Tramlines is a huge, three day music festival in Sheffield. Five hundred plus acts on four outdoor stages, over sixty venues across the city.
All you can do is try to get a flavour of the festival and there are a lot of different flavours to be had. It’s great just to wander around and see what you find.
The Peace Gardens were packed with people drinking and picnicking in the sunshine. Many were singing and grooving along to the funky Romance Washington and Soulfunkful. They were going down great on the International Stage.
Special mention should be made at this juncture for a sausage sandwich from the Whirlow Hall Farm stall, which also went down great! Other sausage sandwiches are available…. in fact, there were many food and drink stalls dotted around many of the venues and some craft and charity stalls too.
Leopold Square was even fuller and funkier than the Peace Gardens, but the band, whoever they were soon on a break, so it was on a bus up to Weston Park.
There are no longer buskers on Supertram like there used to be for Tramlines in the early years, but there was a buskers’ bus with live music winding around the city connecting many of the venues, though it was somewhat elusive.

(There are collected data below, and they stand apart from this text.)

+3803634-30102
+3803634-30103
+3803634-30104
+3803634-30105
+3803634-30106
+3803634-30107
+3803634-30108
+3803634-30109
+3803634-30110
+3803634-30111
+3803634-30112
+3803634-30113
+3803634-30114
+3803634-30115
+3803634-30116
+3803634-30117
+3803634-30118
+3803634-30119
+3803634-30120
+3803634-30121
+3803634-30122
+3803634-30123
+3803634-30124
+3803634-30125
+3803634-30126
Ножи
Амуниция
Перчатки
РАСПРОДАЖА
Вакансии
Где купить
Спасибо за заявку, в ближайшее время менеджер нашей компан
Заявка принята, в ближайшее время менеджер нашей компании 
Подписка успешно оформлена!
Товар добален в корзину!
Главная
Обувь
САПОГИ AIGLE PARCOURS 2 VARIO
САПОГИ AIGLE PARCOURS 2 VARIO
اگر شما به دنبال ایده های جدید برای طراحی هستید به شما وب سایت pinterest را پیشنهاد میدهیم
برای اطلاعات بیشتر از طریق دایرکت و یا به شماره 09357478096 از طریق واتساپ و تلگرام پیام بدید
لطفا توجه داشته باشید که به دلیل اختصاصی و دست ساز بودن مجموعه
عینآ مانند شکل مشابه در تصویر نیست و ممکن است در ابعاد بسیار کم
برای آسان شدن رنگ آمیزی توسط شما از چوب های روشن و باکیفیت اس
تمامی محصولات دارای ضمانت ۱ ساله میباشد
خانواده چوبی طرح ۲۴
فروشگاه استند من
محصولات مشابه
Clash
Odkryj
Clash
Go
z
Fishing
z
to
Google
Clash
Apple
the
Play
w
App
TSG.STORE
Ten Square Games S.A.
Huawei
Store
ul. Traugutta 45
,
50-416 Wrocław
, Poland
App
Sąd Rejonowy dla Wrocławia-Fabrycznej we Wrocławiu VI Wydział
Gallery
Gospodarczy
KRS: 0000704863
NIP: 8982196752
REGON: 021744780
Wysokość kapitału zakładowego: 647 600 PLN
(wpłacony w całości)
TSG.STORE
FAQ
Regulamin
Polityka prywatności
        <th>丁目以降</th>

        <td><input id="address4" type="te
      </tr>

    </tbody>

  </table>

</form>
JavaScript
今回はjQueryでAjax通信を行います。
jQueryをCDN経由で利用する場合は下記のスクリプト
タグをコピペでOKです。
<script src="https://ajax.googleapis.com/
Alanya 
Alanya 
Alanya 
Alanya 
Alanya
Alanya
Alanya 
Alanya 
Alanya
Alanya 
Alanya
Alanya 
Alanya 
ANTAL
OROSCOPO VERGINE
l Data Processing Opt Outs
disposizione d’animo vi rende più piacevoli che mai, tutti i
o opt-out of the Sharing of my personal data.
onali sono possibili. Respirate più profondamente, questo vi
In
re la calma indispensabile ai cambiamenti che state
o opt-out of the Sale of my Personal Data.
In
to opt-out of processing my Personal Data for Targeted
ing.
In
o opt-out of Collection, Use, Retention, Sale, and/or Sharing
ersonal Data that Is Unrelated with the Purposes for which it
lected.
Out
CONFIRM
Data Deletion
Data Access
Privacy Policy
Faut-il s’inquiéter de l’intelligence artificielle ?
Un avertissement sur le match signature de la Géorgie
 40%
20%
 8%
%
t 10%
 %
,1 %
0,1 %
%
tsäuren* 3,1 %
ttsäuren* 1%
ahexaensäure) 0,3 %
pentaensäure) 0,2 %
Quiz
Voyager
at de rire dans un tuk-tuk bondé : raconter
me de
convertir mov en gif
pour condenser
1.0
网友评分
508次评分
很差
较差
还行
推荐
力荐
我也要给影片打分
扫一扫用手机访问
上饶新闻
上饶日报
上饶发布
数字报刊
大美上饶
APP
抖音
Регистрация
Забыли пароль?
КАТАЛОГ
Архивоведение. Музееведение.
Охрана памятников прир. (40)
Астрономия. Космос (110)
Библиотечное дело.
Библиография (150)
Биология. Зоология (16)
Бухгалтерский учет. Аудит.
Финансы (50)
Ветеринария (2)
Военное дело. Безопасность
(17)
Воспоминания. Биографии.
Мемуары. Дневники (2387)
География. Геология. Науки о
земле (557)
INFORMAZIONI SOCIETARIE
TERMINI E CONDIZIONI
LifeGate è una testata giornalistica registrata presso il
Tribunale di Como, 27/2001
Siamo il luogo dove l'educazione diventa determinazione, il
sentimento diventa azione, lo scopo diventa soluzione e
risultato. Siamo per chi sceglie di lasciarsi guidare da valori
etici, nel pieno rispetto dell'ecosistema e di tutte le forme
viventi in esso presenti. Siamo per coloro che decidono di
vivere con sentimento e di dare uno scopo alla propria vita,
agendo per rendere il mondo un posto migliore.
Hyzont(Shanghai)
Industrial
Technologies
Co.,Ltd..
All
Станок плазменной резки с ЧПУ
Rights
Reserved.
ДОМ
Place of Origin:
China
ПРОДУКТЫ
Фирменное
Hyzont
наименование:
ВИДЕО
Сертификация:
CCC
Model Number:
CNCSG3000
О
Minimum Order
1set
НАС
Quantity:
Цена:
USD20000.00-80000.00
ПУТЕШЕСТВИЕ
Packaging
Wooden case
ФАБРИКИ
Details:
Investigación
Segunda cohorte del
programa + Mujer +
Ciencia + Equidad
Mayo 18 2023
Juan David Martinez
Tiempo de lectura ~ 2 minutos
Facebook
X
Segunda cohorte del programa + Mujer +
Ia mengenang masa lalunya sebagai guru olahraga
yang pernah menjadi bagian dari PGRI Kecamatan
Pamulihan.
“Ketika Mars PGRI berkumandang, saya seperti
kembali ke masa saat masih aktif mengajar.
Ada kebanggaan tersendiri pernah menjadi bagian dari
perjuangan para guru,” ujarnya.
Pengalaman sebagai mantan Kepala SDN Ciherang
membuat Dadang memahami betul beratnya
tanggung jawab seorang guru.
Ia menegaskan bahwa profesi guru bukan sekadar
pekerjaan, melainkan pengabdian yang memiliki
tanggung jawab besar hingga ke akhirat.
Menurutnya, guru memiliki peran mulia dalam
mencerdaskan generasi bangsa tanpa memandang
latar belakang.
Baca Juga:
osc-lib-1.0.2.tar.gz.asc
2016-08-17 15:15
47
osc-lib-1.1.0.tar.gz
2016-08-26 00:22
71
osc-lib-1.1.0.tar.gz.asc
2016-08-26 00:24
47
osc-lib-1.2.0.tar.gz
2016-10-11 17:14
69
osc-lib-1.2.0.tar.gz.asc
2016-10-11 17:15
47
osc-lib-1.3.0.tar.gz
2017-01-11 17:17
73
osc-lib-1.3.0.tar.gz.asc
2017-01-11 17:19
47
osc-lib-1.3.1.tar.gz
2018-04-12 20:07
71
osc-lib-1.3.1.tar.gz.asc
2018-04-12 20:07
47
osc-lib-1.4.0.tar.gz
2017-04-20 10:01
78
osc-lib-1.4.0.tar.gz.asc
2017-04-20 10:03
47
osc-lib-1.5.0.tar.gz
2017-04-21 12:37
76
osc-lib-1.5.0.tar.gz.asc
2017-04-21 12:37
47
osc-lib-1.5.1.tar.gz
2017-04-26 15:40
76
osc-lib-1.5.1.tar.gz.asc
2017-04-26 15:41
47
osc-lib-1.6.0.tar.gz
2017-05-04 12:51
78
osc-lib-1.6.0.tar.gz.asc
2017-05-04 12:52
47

Another way in which Tramlines has left it’s origins behind is that it has previously been a completely free festival, but in it’s fifth year, festival-goers were asked to buy a wristband (for £6.00 per day or £15 for the weekend), to gain admittance to half a dozen of the main venues including Devonshire Green, the City Hall and o2 Academy. This was due to the previous sponsor Nokia deciding not to continue supporting the event and also Council funding cuts. As this was a very modest charge for admission and overwhelmingly the festival was still free, there did not seem to be any detectable effect on atmosphere. Sheffield seemed a very happy, friendly place in the sunshine.
The event was extremely well organised, the sound systems at all the outdoor venues were excellent and there were many stewards around to help people, even at road junctions to ensure people cross safely.
Weston Park was lovely in the sunshine, the bands played on the old Victorian bandstand, the crowds lounged on the grass, there were many stalls around the periphery and there was a children’s funfair at the back. It was very family-orientated. The organisers had said they hoped for the feel of a village fete and it had achieved that.
The Screaming Maldinis wailed, if not actually screamed their indie-ness to the laid back crowd. They went down well as did The High Hazels, another local indie band who were melodic, with an Arctic Monkeys influence.
Silent Devices, an alternative ambient rock band from Leicester followed. Some doom-laden riffs seemed to bring in the dark clouds; I really enjoyed this band, but as the temperature cooled so they seemed to get a more lukewarm reception.
Back in town, there was predominantly acoustic music at the Cathedral on Church Street all day. In the evening there was Nat Johnson, formerly of Monkey Swallows The Universe. She had been a highlight at the Cathedral last year.
This year, with the main body of the church closed for renovations, the musical acts were in St. George’s Chapel and a meeting room where people sat on wooden seating or cross-legged on the floor. The Chapel is a beautiful space and Nat Johnson made some beautiful sounds. She handed out song sheets and ended with a mass singalong to her Sheffield Shanty with the lyrics “The seven hills became seven seas and I’ll sail my house from Crookes to Don Valley”.
Sam Airey and his band from North Wales, featured a cellist and was next on the stage in the Cathedral chapel. He was engaging and musically showed similarities to Snow Patrol at times and was well received. As you might expect, there was a nice, gentle atmosphere in the Cathedral; but there seemed to be a good atmosphere everywhere in the city.
The Police later reported that even with seventy thousand visitors to the city for the festival there had been only six arrests and they had seen less trouble than on a normal weekend.
Finally, to end the day, soul singer Lianne La Havas headlined the main stage at Devonshire Green. She said she had never been on so late at a festival and clearly she enjoyed her first headlining experience. People sang, danced and cheered. Running through most of her material, she promised to return to Sheffield when she has a new album.
It was a great day. There was some excellent music to be found, the sun shone, the crowds were appreciative and the atmosphere was joyful. It felt like Sheffield came out to play.